Là, autour de la tombe familiale, le cercueil de Fred prêt à descendre en terre pour toujours, elle réalisa qu'elle ne pouvait pas laisser Percy souffrir seul. Lâchant la main de Harry, elle se dirigea vers Percy et le prit dans ses bras, le faisant sursauter. En seulement quelques instants, c'est toute la fratrie survivante qui se retrouva enlacée autour de l'enfant prodigue enfin revenu.
Percy était immobile devant la grille. Son visage était pâle. Audrey se tenait en retrait tout en l'observant. Depuis quelques mois qu'ils sortaient ensemble, elle ne l'avait jamais vu dans cet état.
Ce matin, lorsque Percy lui avait demandé de l'accompagner sans lui préciser la destination, Audrey n'avait pas posé de question. Maintenant qu'ils étaient devant l'entrée d'un cimetière, elle soupçonnait que cela ait un rapport avec cette guerre dont son petit-ami lui avait parlé. La moldue qu'elle était avait eu bien du mal à assimiler ces événements. Et elle sentait que Percy ne lui avait pas tout dit.
Lorsque Percy tourna la tête dans sa direction, Audrey eut le souffle coupé. Ses yeux reflétaient tant de douleur. Percy sembla mobiliser toute sa volonté pour avancer. Audrey le laissa la guider en ce lieu inconnu.
Le jeune homme s'arrêta devant une tombe. Le cœur d'Audrey se serra en reconnaissant le nom de famille qui était inscrit.
« Je te présente mon frère. »
Audrey vint se blottir contre Percy, essayant comme elle le pouvait de lui apporter un peu de réconfort. Elle n'avait pas imaginé cet autre aspect de Percy.
Lucy avait toujours ressemblé à son père.

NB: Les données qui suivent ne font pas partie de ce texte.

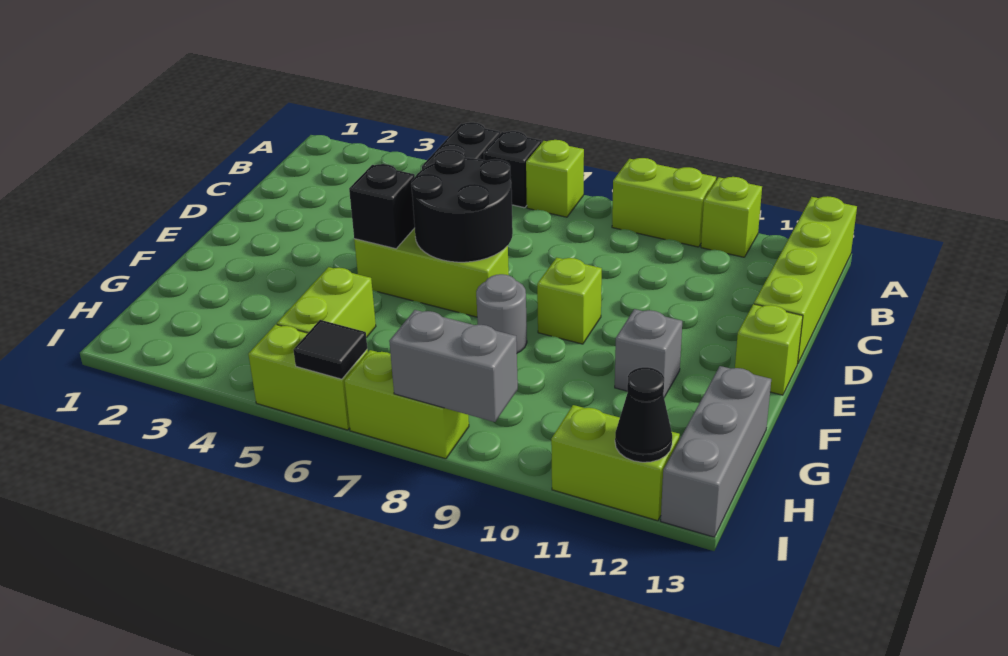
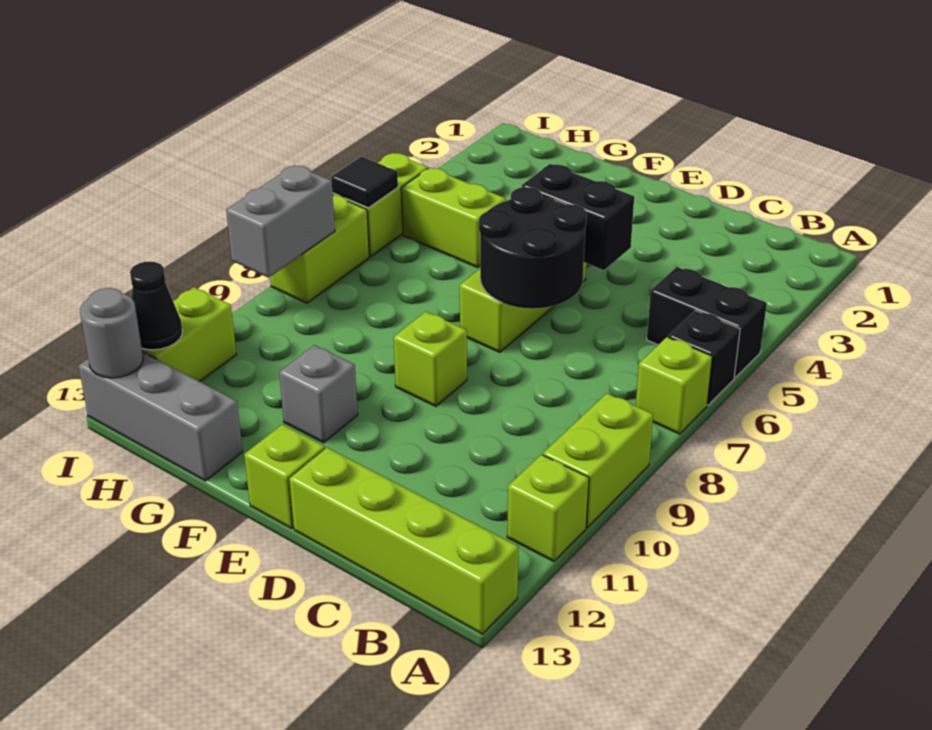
black 1x1 brick [349,164,415,249] -> black 1x2 brick [522,164,634,270]
grey 1x1 round brick [476,274,527,353] -> grey 1x1 round brick moved to [80,288,143,378]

Elle avait les cheveux roux, elle portait les mêmes lunettes en écaille, elle avait la même propension à savoir mieux que les autres, elle avait la mauvaise manie de se mettre à bouder dès qu’on se moquait d’elle, tout comme son vieux père. Elle aimait bien plus la compagnie des livres que celles de ses cousins et même quand le soleil les invitait tous à sortir le bout de leur nez, elle s’obstinait à traîner des pieds.

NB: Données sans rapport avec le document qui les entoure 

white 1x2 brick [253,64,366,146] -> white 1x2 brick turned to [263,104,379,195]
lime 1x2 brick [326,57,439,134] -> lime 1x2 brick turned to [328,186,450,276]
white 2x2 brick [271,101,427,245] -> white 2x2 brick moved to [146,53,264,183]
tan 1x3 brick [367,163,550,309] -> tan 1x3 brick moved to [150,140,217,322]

Roxanne la punissait souvent de son manque d’entrain en lui jouant des mauvais tours dignes des Jumeaux en leur temps. C’était son père qui lui avait fait cette remarque un jour où sa cousine l’avait traitée de rat de bibliothèque. Et Lucy s’était fait la réflexion que sa vie avait dû être un enfer, sans personne pour le soutenir.
En apercevant son père près de la mare, plongé dans la lecture d’un livre alors qu’ils étaient sur le départ pour une visite au cimetière, elle sut qu’elle ne connaîtrait jamais ce sentiment de solitude. Lorsqu’il leva les yeux et croisa son regard, elle se sentit instantanément à la maison.
Parce qu’ils avaient trouvé chacun leur binôme.